**DEINE AUFGABE:** Wie viele Bände und Seiten hat die Trotzki-Biografie, die im Textauszug vorgestellt wird?

**TEXTAUSZUG:**
<<<<
SoZ Sozialistische Zeitung

Zur SoZ-Homepage SoZ - Sozialistische Zeitung, März 2004, Seite 21

Eine neue Trotzki-Biografie

Pierre Broué: Trotzki. Eine politische Biographie, Köln: Neuer ISP Verlag, 2003, 2 Bände, 1292 Seiten, 90 Euro

Leo Trotzki steht für die unabgegoltene Vergangenheit des freiheitlichen europäischen Sozialismus, also auch für dessen mögliche Zukunft. Er steht ebenso für den Versuch, das revolutionäre Russland als Vorposten der Weltrevolution mit allen dafür geeigneten Mitteln gegen innere und äußere Gegner zu verteidigen. Biografen und Interpreten werden sich noch lange mit Leben und Schriften dieses revolutionären Marxisten beschäftigen.
>>>>
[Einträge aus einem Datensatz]
<<<<
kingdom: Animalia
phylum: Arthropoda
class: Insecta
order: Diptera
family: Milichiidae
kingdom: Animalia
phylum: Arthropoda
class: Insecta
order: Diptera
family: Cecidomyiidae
>>>>
<<<<
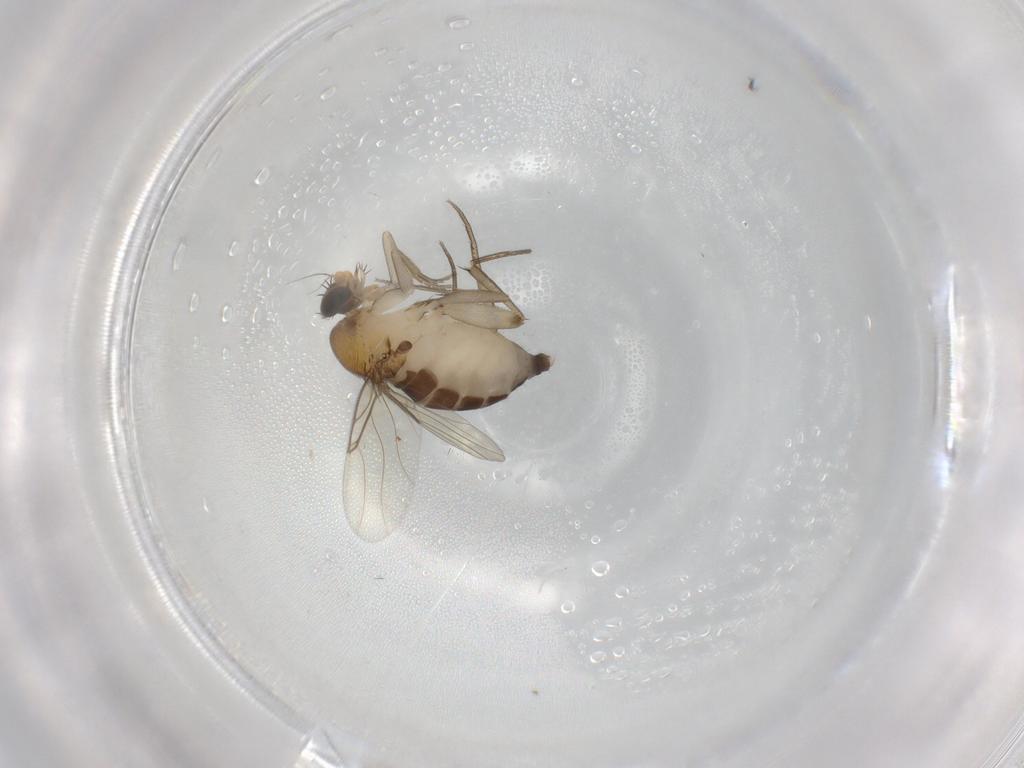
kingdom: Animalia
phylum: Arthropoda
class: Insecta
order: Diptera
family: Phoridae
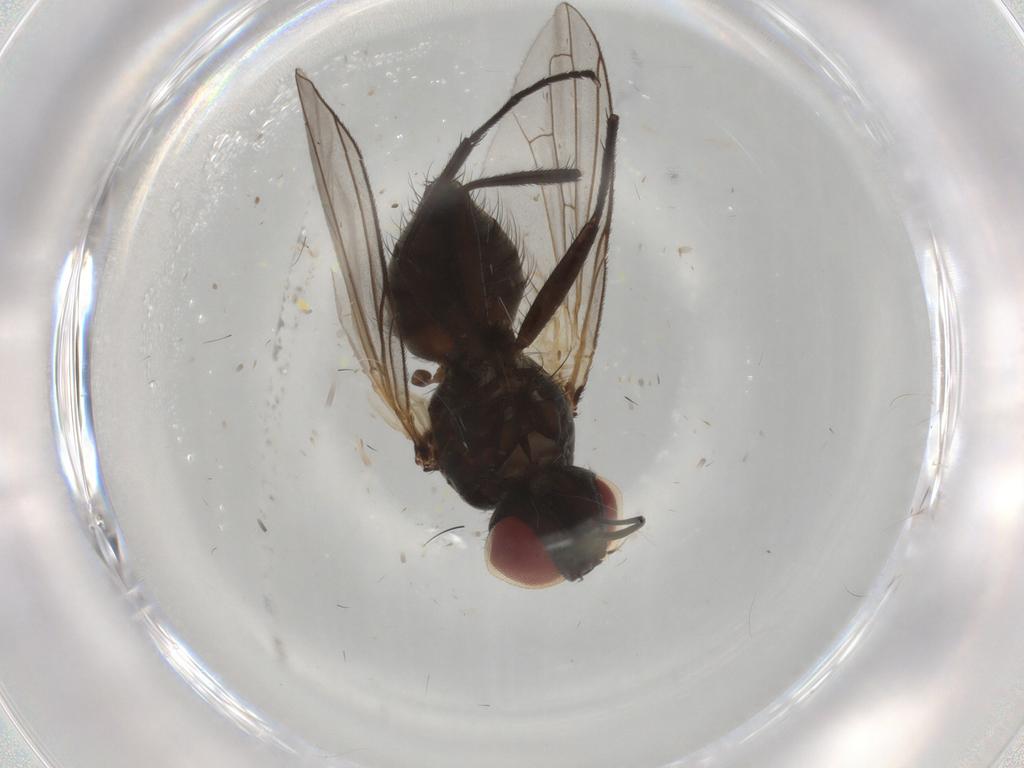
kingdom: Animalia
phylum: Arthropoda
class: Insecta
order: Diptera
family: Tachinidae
>>>>
**LÖSUNG:** Sie hat zwei Bände mit zusammen 1292 Seiten.